🤖 AI Summary
This study investigates the detectability bottleneck of AI-generated social media text under realistic threat scenarios—specifically, when adversaries employ privately fine-tuned large language models (LLMs) to produce short, informal posts without disclosing model identities. Method: The authors construct a large-scale, diverse dataset comprising over 500,000 AI-generated tweets spanning multiple LLMs (Llama, GPT, Claude) and custom fine-tuned variants across varied topics, and systematically benchmark state-of-the-art detectors—including DetectGPT and RoBERTa-Detector—alongside human evaluators. Contribution/Results: Results reveal, for the first time, that private fine-tuning severely degrades detector robustness, causing average F1 drops exceeding 40%; human accuracy falls to only 52.3%, near chance level. The work fundamentally challenges the “model-known” assumption underlying current detection paradigms, establishing a critical empirical benchmark and methodological warning for AI content governance.
📝 Abstract
Detecting AI-generated text is a difficult problem to begin with; detecting AI-generated text on social media is made even more difficult due to the short text length and informal, idiosyncratic language of the internet. It is nonetheless important to tackle this problem, as social media represents a significant attack vector in online influence campaigns, which may be bolstered through the use of mass-produced AI-generated posts supporting (or opposing) particular policies, decisions, or events.
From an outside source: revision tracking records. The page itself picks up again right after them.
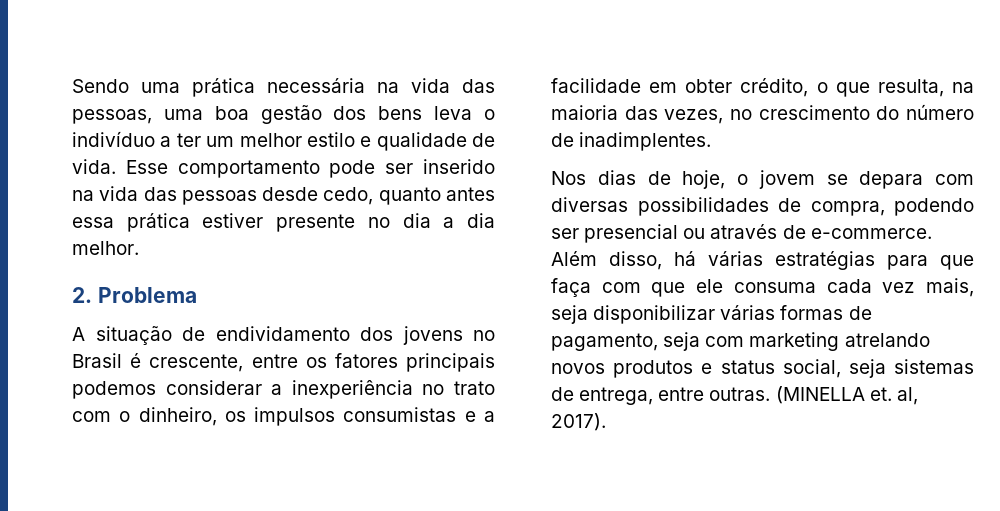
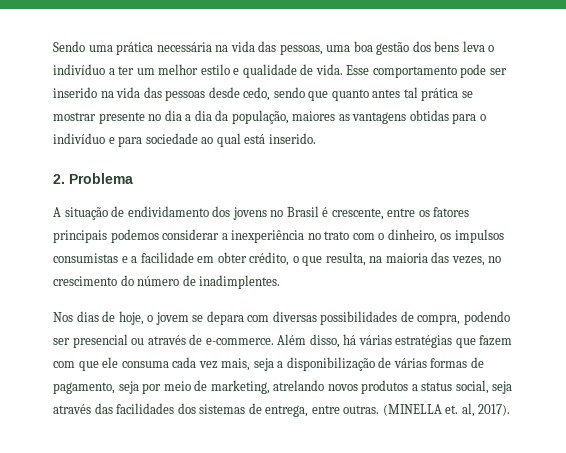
[378,187,495,205] [72,213,264,232] quanto antes essa prática estiver -> [273,87,473,101] [53,112,96,121] sendo que quanto antes tal prática se mostrar
[72,241,139,255] melhor. -> [215,110,486,124] [53,133,316,147] da população, maiores as vantagens obtidas para o indivíduo e para sociedade ao qual está inserido.
[887,255,974,270] [551,278,591,297] para que faça -> [455,335,513,348] que fazem
[593,305,716,324] disponibilizar -> [277,357,392,371] a disponibilização de
[705,332,840,351] com marketing -> [142,380,270,394] por meio de marketing,
[701,363,713,374] e -> [411,384,418,391] a
(886, 368) none -> [53,403,196,414] através das facilidades dos

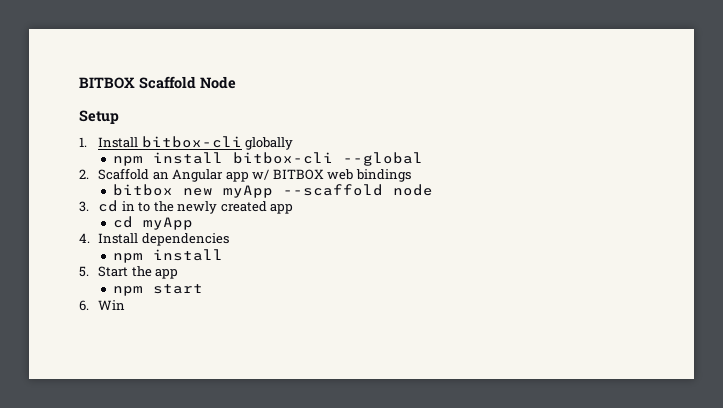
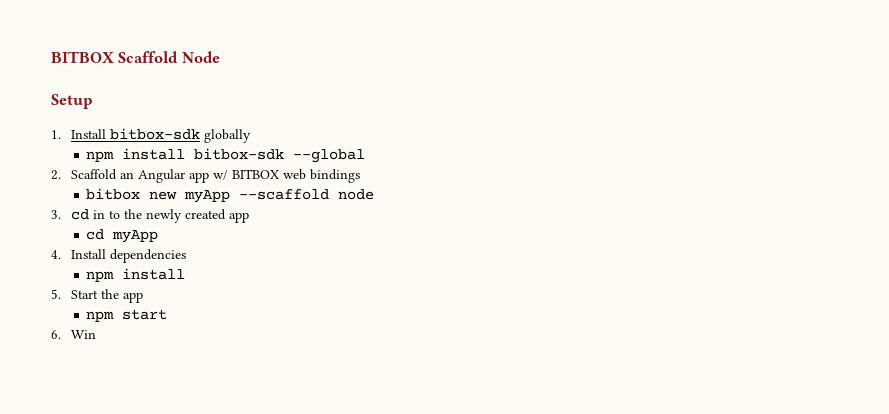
[141,136,242,148] bitbox-cli -> [109,128,200,140] bitbox-sdk
[232,152,333,164] bitbox-cli -> [194,148,285,160] bitbox-sdk

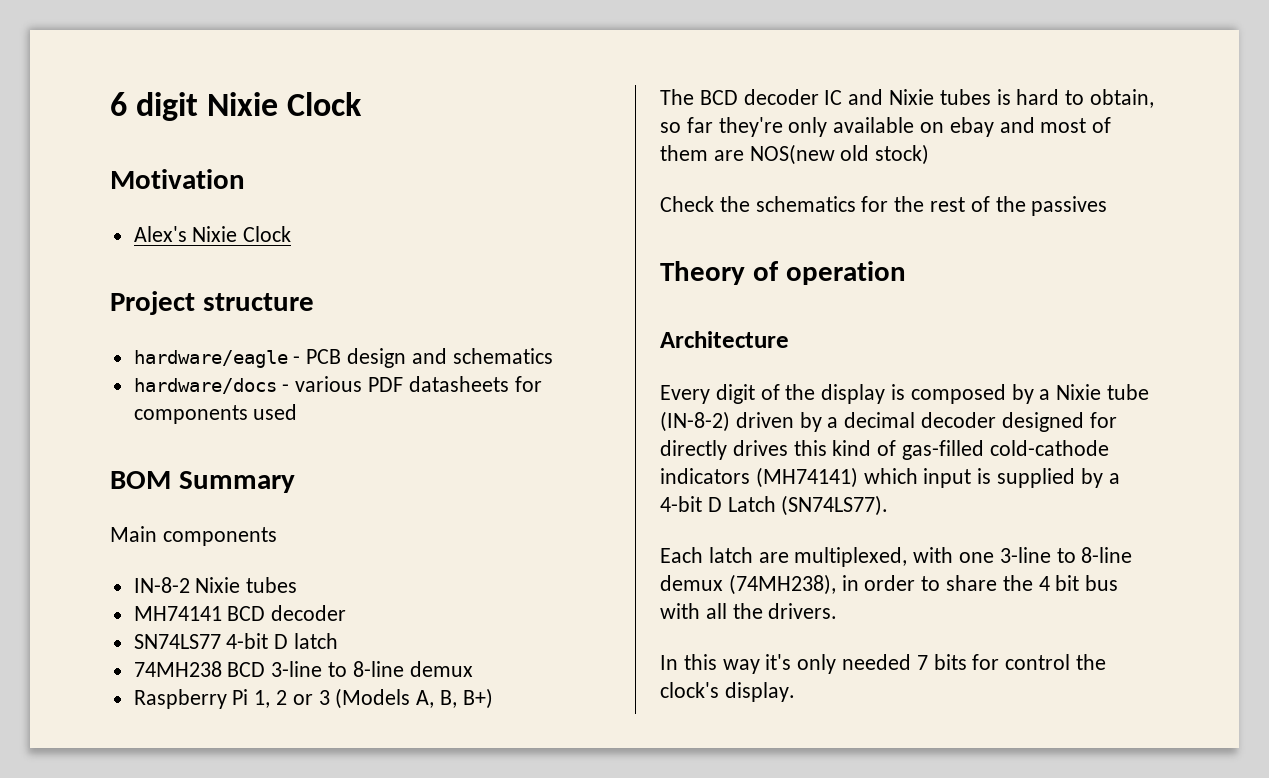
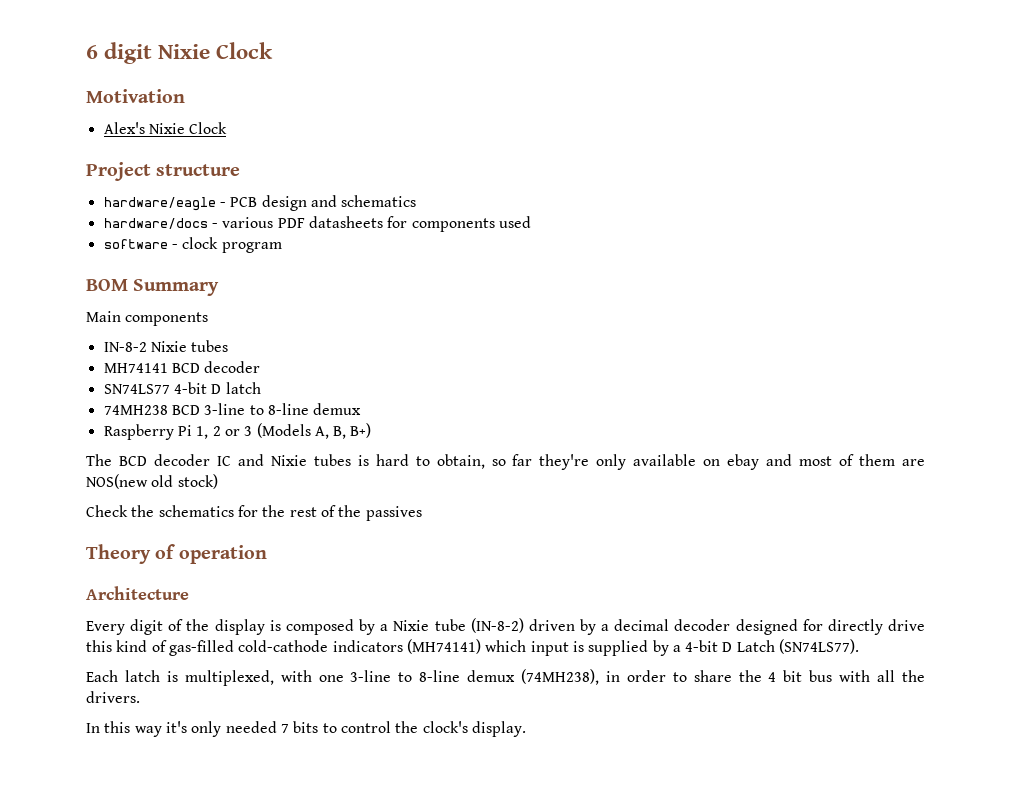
(298, 412) none -> [103,237,282,253] // software - clock program
[732,440,788,456] drives -> [887,619,925,631] drive
[758,552,789,563] are -> [166,671,178,682] is
[972,654,1000,670] for -> [322,723,337,733] to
We approach this problem with the mindset and resources of a reasonably sophisticated threat actor, and create a dataset of 505,159 AI-generated social media posts from a combination of open-source, closed-source, and fine-tuned LLMs, covering 11 different controversial topics. We show that while the posts can be detected under typical research assumptions about knowledge of and access to the generating models, under the more realistic assumption that an attacker will not release their fine-tuned model to the public, detectability drops dramatically. This result is confirmed with a human study. Ablation experiments highlight the vulnerability of various detection algorithms to fine-tuned LLMs. This result has implications across all detection domains, since fine-tuning is a generally applicable and realistic LLM use case.